No, I think that in his heart of hearts Snape wouldn't have given two knuts who Harry's father was if his mother had been anyone but  Lily. Harry would have been treated with the same cool disdain that most of Snape's students got except when Snape was particularly annoyed with them. But Harry was Lily's son by another man, and I think that even if Lily had chosen someone Snape liked or admired, those feelings would not have survived losing Lily to him.  

 Not that I think the bullying was harmless or only pushed Snape down a path he was going to take anyway. I think it contributed to Snape's tolerance of cruelty and undermined the moral lesson Dumbledore always tried to teach: if Snape could be treated as if his mere existence was a crime, then why should Muggles or Muggleborns be any different?

We don't know that Sirius wasn't punished for the prank, only that he wasn't expelled as Snape thought he deserved to be.

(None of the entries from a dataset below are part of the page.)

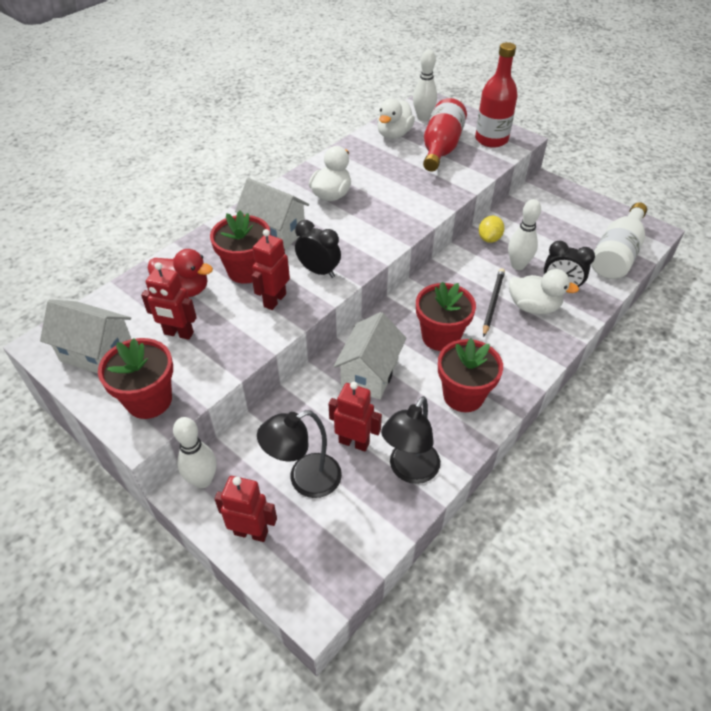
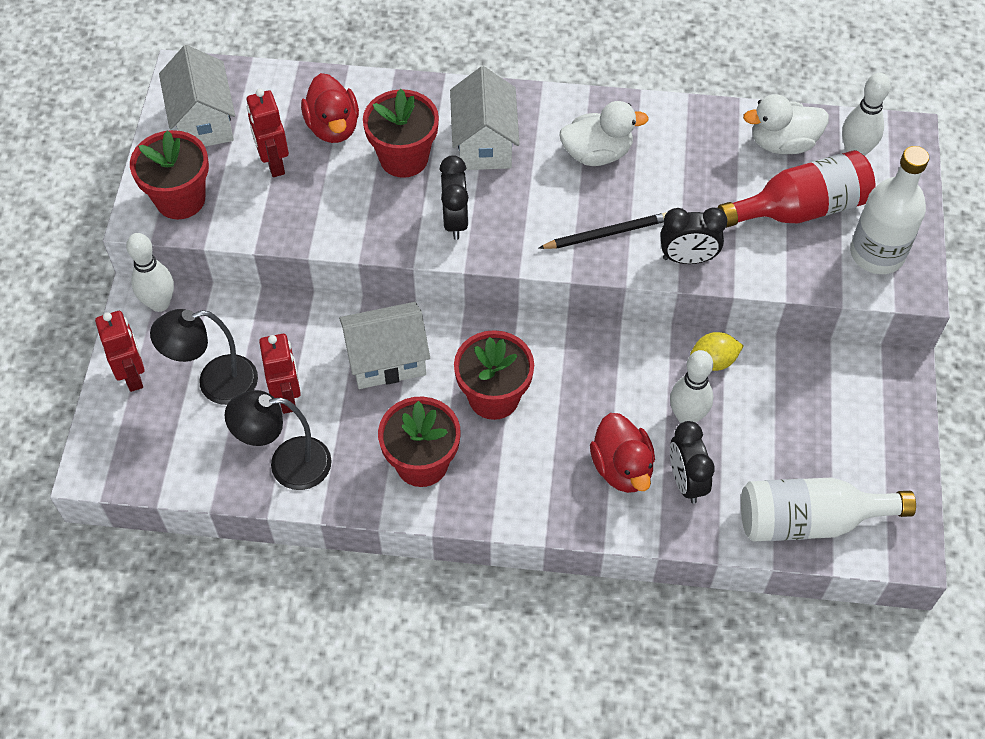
camera: 55 degrees right, 10 degrees up
red robot [252,229,290,310] -> none
black lamp [257,410,342,498] -> black lamp turned 45 degrees counterclockwise [150,309,258,405]
red bottle [475,42,518,148] -> white bottle [850,146,929,274]
black pencil [483,268,505,337] -> black pencil moved to [539,212,667,249]
white duck [509,269,579,314] -> red duck [590,413,655,493]
none -> black clock [660,208,728,264]

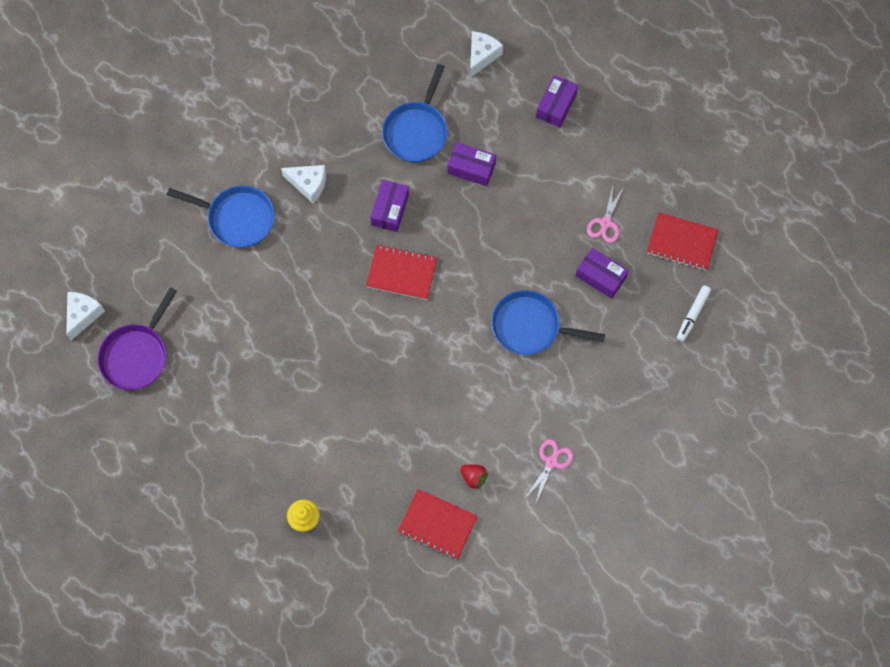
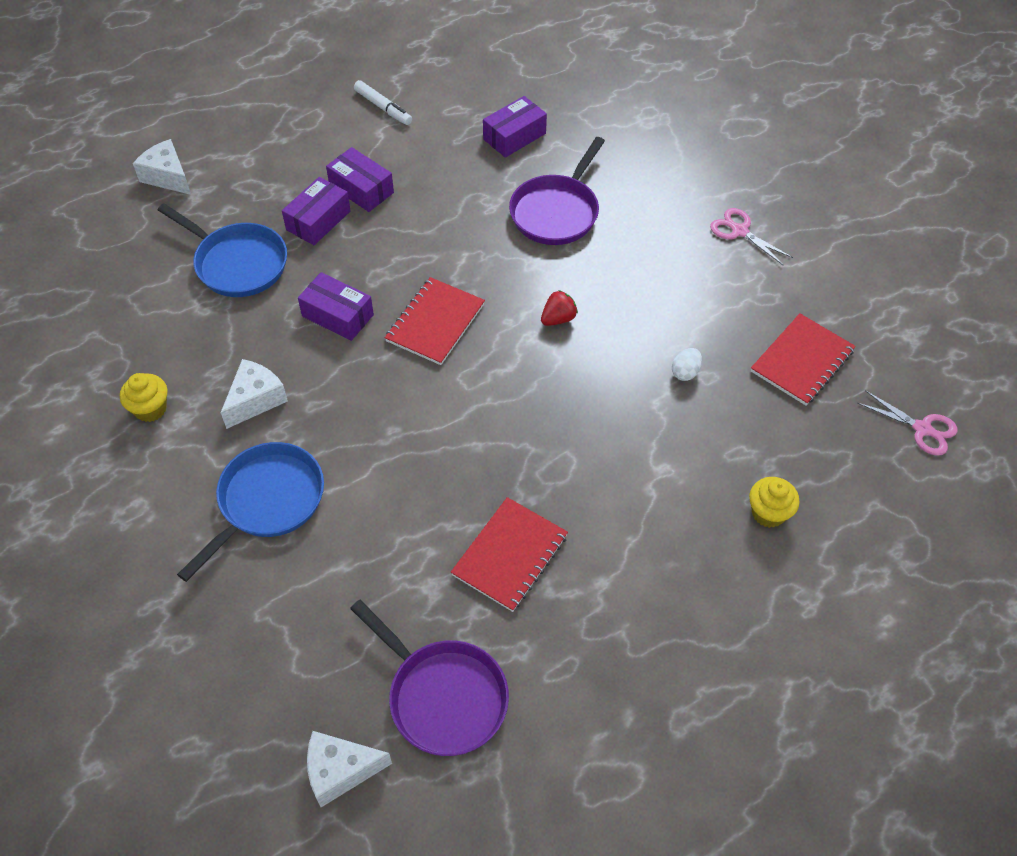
camera: 75 degrees left, 15 degrees down
white cheese [66,292,105,340] -> white cheese turned 45 degrees counterclockwise [307,731,392,807]
red strawberry [460,465,488,489] -> red strawberry moved to [541,290,578,326]
blue pan [491,290,605,355] -> purple pan [509,137,605,245]
purple box [536,75,578,128] -> purple box moved to [326,147,394,212]
pink scissors [587,186,624,243] -> pink scissors moved to [858,390,958,456]
red notebook [647,212,719,271] -> red notebook moved to [451,497,568,612]
white marker [677,285,711,342] -> white marker moved to [354,80,412,125]
none -> yellow cupcake [120,373,168,422]
none -> white egg [672,348,702,381]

We also know that James and Sirius were both punished many times for other transgressions, and it seemed to have no more effect on them than it did on the Weasley twins. 

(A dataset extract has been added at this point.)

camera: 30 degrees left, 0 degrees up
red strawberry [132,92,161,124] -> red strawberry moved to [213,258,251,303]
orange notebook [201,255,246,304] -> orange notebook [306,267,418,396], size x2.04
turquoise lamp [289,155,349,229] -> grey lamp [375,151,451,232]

Snape, IMO, wanted the Marauders expelled to get them out of his hair (and James away from Lily), not reckoning that others would probably take their place. But from Dumbledore's point of view, throwing them out would just remove them from whatever influence he had. Harry sees expulsion as the end of the world, or of his future as a wizard at any rate, but Sirius and James both had means of their own. Except that it would have parted them from Lupin (and Lily) they had no more reason to dread it than Grindelwald did. 

All five, the Marauders and Snape,  were engaged in activities that would have forced Dumbledore's hand if they'd been exposed: the Marauders for being illegal animagi and setting a werewolf loose, Snape for consorting with Death Eaters. A general crackdown on student behavior would have been bad news for all of them.

 As much as Snape believed that Sirius had gotten away with attempted murder,  he had reasons to let the authorities regard the incident as closed. And as much as the Marauders would have liked to stop Snape from spying on them and hexing them whenever he got the chance, they couldn't complain too much without  drawing attention to their own secrets. 

Much of the time Snape saw little reason to be nice to people. But whether Snape was nice or not nice depended on the circumstances: he had a range of behaviors, like most of us. We can see him struggling to find an outlet for his anger that wouldn't alienate him from Lily. He was not at all like Riddle, who never had a friend, or wanted one.